– Тогда, моя дорогая, ты должна либо найти способ как-то перетерпеть присутствие своей матери, либо найти себе новое жилье, – сказала Элиза и весело посмотрела на меня, со скрытой усмешкой в левом уголке рта.
Я просто вздохнула и одним движением опустошила бокал.
– Мне нужно еще, – фыркнула я, а Элиза хихикнула.
– Ты не представляешь, как я тебя обожаю, – засмеялась она, и ее ледяные голубые глаза заблестели в свете люстры, свисавшей с потолка. Она взяла мой бокал и с сияющей улыбкой направилась к столику, на который организаторы концерта поставили новые бокалы с пуншем.
Я выпила еще два бокала, выслушала жалобы Элизы на моду нынешнего времени и после концерта взяла записку с названиями книг, которые ей были нужны для учебы и которые я могла для нее достать.
* * *
Мое настроение во вторник утром было не лучшим. Во-первых, это было связано с тремя бокалами пунша, которые сейчас сдавливали мою голову, а во-вторых, с моей матерью, которая всегда была ранней пташкой и с того момента, как я спустилась по лестнице к завтраку и еще не вышла из дома, продолжала разговаривать со мной. Каким чудесным был вчерашний вечер, как изысканно были одеты люди в Лондоне, как приятно с ними было разговаривать и что сегодня вечером мы обязательно должны снова куда-нибудь пойти.
Я никогда не видела свою мать настолько энергичной. Сельская жизнь не давала много поводов шикарно одеться, а количество людей, которых можно было встретить на таких мероприятиях, ограничивалось небольшим количеством семей.
Моя мать уже планировала наш гардероб на сегодняшний вечер, и даже тетя Лиллиан, казалось, была совершенно спокойна, потому что у нее наконец появилась компания в лице моей матери, которая так же, как и она, любила выходить в свет.
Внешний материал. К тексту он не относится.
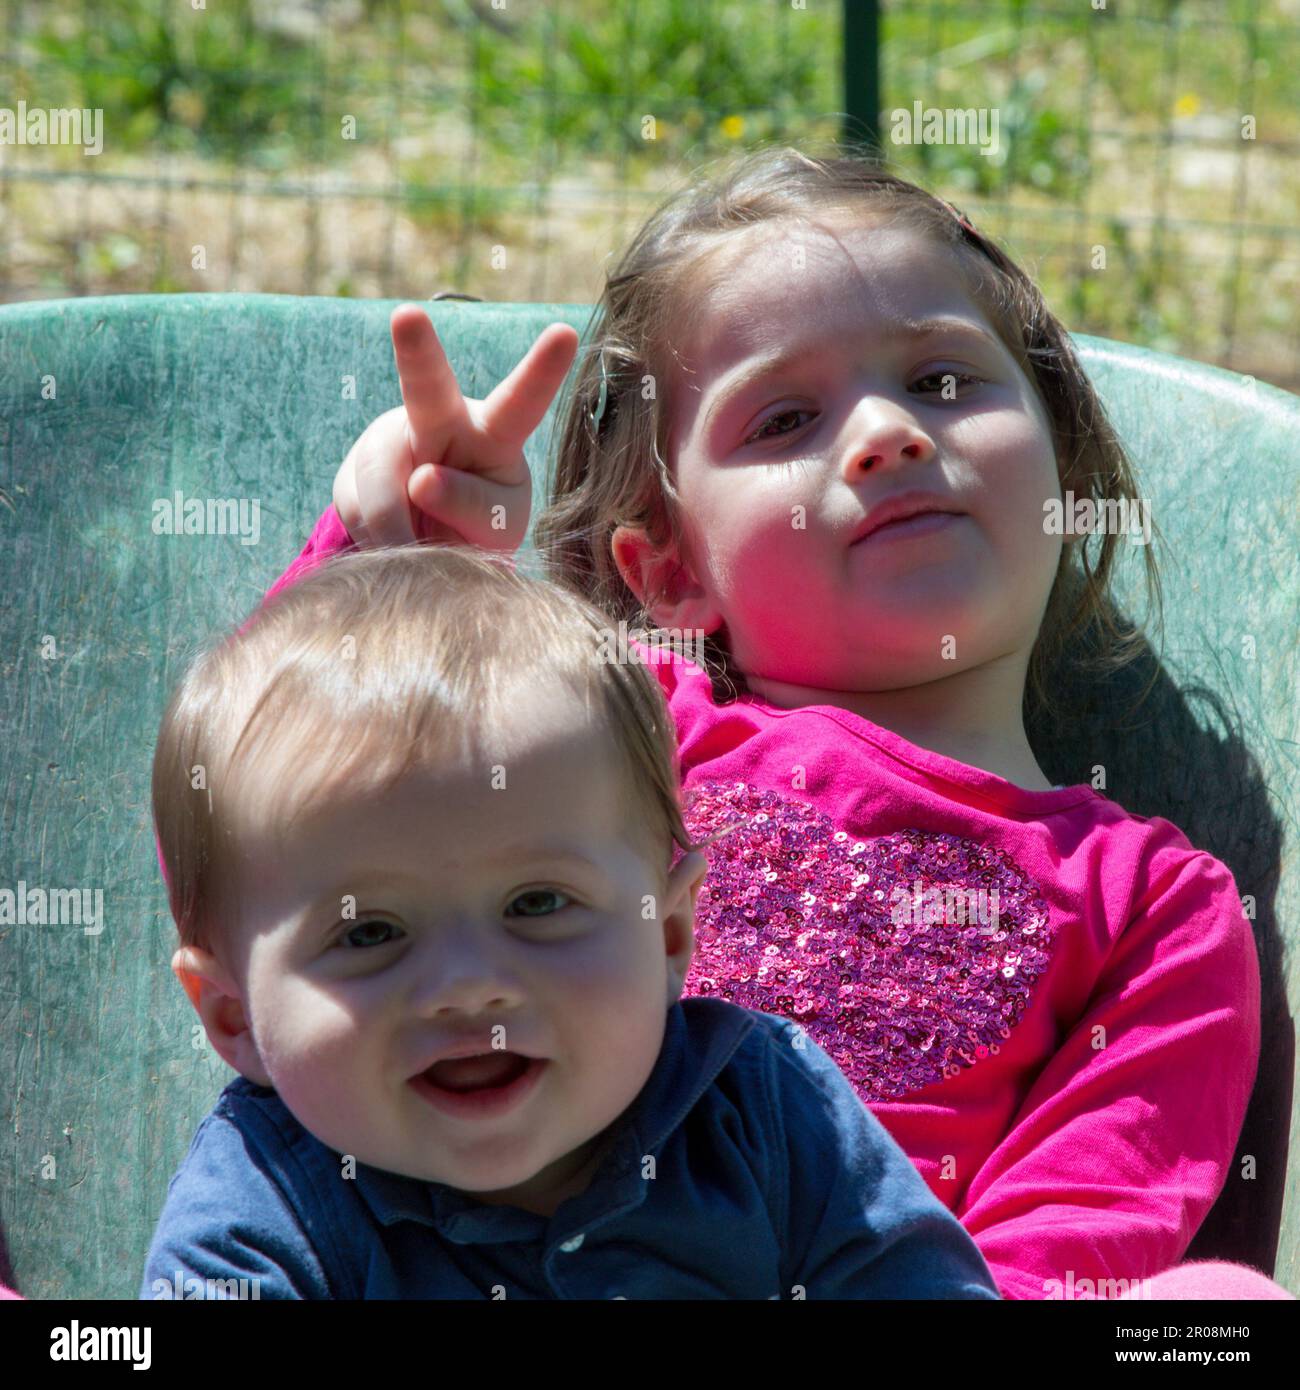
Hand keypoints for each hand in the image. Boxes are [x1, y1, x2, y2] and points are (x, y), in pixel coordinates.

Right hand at [332, 303, 578, 550]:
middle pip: (427, 384)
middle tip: (408, 315)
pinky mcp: (353, 469)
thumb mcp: (496, 525)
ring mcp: (389, 439)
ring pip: (383, 478)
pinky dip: (377, 540)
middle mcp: (440, 420)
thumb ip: (473, 506)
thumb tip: (421, 481)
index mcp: (495, 432)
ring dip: (398, 529)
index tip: (565, 333)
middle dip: (416, 351)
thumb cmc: (482, 522)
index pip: (521, 403)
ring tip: (417, 549)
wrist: (427, 540)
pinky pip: (358, 508)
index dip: (542, 371)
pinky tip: (393, 539)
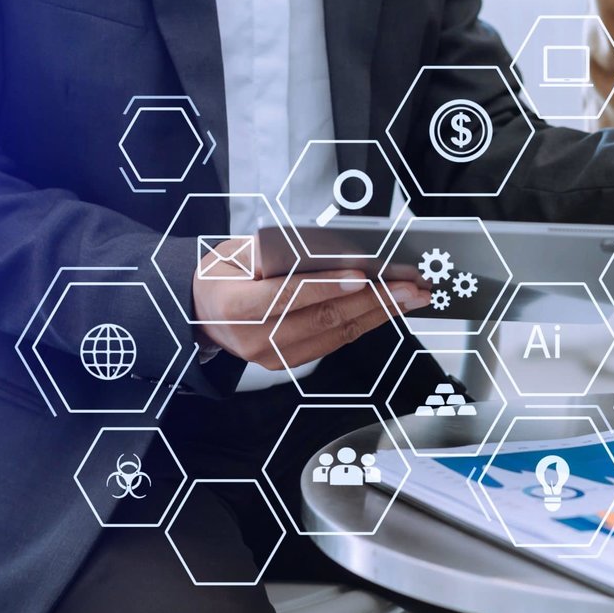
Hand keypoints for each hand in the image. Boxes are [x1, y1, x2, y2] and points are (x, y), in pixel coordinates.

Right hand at [192, 245, 429, 369]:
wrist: (202, 313)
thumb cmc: (223, 274)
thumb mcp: (236, 252)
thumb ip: (276, 252)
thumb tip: (329, 250)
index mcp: (234, 306)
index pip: (284, 296)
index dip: (324, 287)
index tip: (361, 277)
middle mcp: (253, 339)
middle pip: (321, 318)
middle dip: (372, 300)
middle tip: (408, 285)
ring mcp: (272, 356)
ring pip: (335, 334)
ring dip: (380, 314)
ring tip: (411, 296)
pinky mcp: (289, 363)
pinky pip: (334, 342)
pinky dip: (366, 324)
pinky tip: (389, 309)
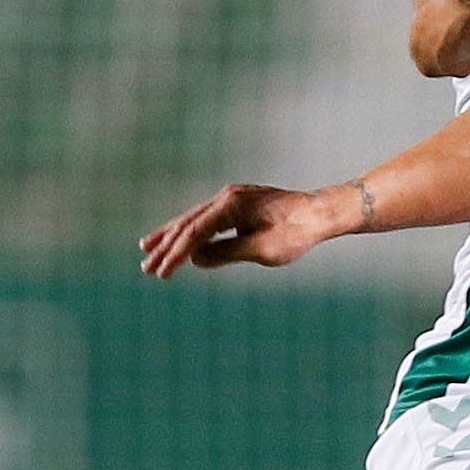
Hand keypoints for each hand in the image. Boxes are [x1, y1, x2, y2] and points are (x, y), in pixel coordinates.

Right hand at [138, 182, 356, 278]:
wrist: (324, 213)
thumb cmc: (299, 233)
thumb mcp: (263, 250)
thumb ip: (227, 254)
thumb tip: (196, 259)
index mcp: (231, 204)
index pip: (195, 232)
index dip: (175, 254)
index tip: (160, 272)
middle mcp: (228, 196)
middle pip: (188, 223)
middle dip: (166, 245)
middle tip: (145, 266)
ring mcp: (234, 198)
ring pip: (195, 219)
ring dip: (173, 236)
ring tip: (148, 249)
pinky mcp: (240, 204)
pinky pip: (209, 219)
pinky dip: (194, 232)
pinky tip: (183, 242)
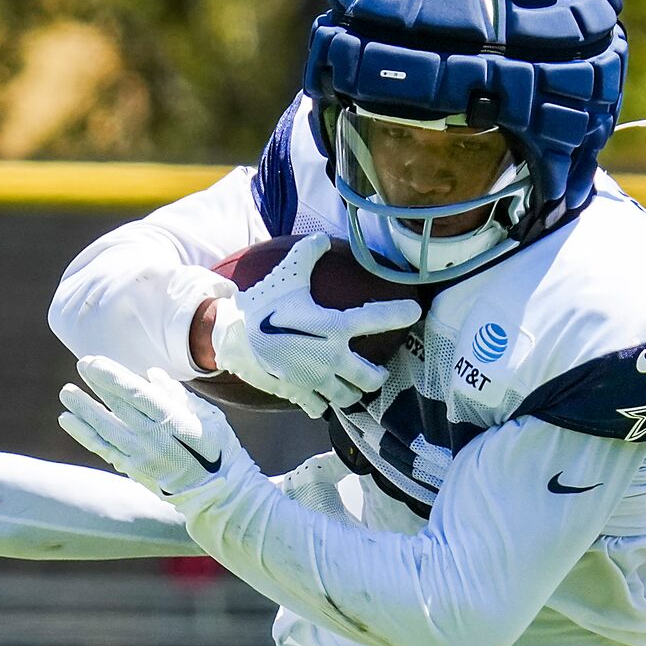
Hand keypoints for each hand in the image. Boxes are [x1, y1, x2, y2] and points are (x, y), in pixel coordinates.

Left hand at [59, 357, 251, 499]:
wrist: (218, 494)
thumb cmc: (219, 449)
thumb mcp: (209, 417)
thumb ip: (178, 395)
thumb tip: (151, 374)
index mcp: (174, 421)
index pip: (136, 393)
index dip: (112, 376)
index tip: (95, 361)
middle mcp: (153, 438)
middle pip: (118, 406)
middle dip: (97, 384)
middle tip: (81, 363)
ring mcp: (140, 456)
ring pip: (104, 428)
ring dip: (82, 409)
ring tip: (65, 391)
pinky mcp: (132, 469)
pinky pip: (102, 448)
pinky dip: (83, 433)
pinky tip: (67, 419)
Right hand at [210, 233, 420, 413]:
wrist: (231, 337)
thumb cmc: (262, 305)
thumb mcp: (287, 275)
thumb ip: (309, 254)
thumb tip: (322, 237)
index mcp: (334, 327)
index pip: (378, 319)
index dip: (400, 314)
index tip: (414, 311)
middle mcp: (331, 358)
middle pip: (370, 378)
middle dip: (377, 376)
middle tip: (376, 371)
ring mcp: (314, 380)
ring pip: (348, 398)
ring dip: (351, 393)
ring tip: (349, 386)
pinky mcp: (297, 393)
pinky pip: (318, 408)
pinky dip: (321, 404)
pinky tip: (319, 396)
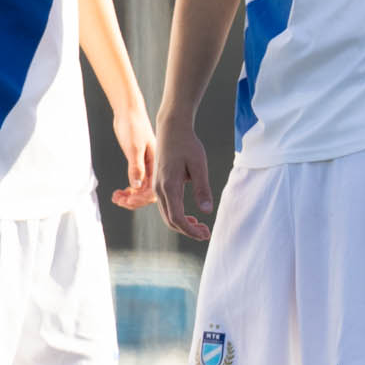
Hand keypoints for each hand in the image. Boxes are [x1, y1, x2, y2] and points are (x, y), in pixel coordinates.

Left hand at [109, 100, 156, 211]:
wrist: (129, 111)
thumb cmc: (133, 126)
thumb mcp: (134, 147)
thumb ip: (136, 166)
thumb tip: (136, 185)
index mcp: (157, 164)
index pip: (152, 190)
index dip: (140, 199)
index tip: (126, 201)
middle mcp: (154, 167)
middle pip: (147, 193)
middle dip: (134, 200)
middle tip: (118, 200)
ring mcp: (147, 166)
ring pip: (141, 189)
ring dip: (129, 197)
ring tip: (116, 197)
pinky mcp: (139, 162)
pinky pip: (137, 182)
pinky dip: (129, 190)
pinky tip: (120, 191)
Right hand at [153, 119, 214, 240]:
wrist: (172, 129)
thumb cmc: (188, 145)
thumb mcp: (199, 165)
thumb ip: (202, 189)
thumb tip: (206, 211)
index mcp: (169, 186)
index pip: (177, 218)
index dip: (190, 230)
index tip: (205, 235)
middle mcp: (159, 189)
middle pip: (170, 220)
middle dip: (188, 230)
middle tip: (206, 234)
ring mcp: (157, 187)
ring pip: (167, 214)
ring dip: (183, 224)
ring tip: (201, 228)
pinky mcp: (159, 183)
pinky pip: (167, 206)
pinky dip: (178, 215)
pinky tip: (191, 216)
Я упомянула, что подумываю отказаться от участия в том, что бы они ни задумали, и они хихикнули, словно я пошутила. Мама сказала, чтобы я не нагнетала, а тетя Лиллиан шутливо назвала меня ворчуньей и отругала за то, что я, в отличие от мамы, на прошлой неделе ни разу не предложила ей куда-нибудь сходить.
– Да, она такая. Ее нужно заставлять радоваться, – сказала мама тете Лиллиан, чем разозлила меня. Как можно в такой ранний час быть такой бодрой?!
Я молча съела свой тост с запеченными бобами и три пряных кекса, хотя меня все еще тошнило от чрезмерного удовольствия – от вчерашнего пунша. Но еда успокоила меня, и я выбежала из дома еще до того, как пришло время.
Это было просто невозможно выдержать. Мне не нравились напористость и непонимание матери. Но это, когда она с чрезмерной энергией планировала все мое свободное время, стало совсем неприемлемым.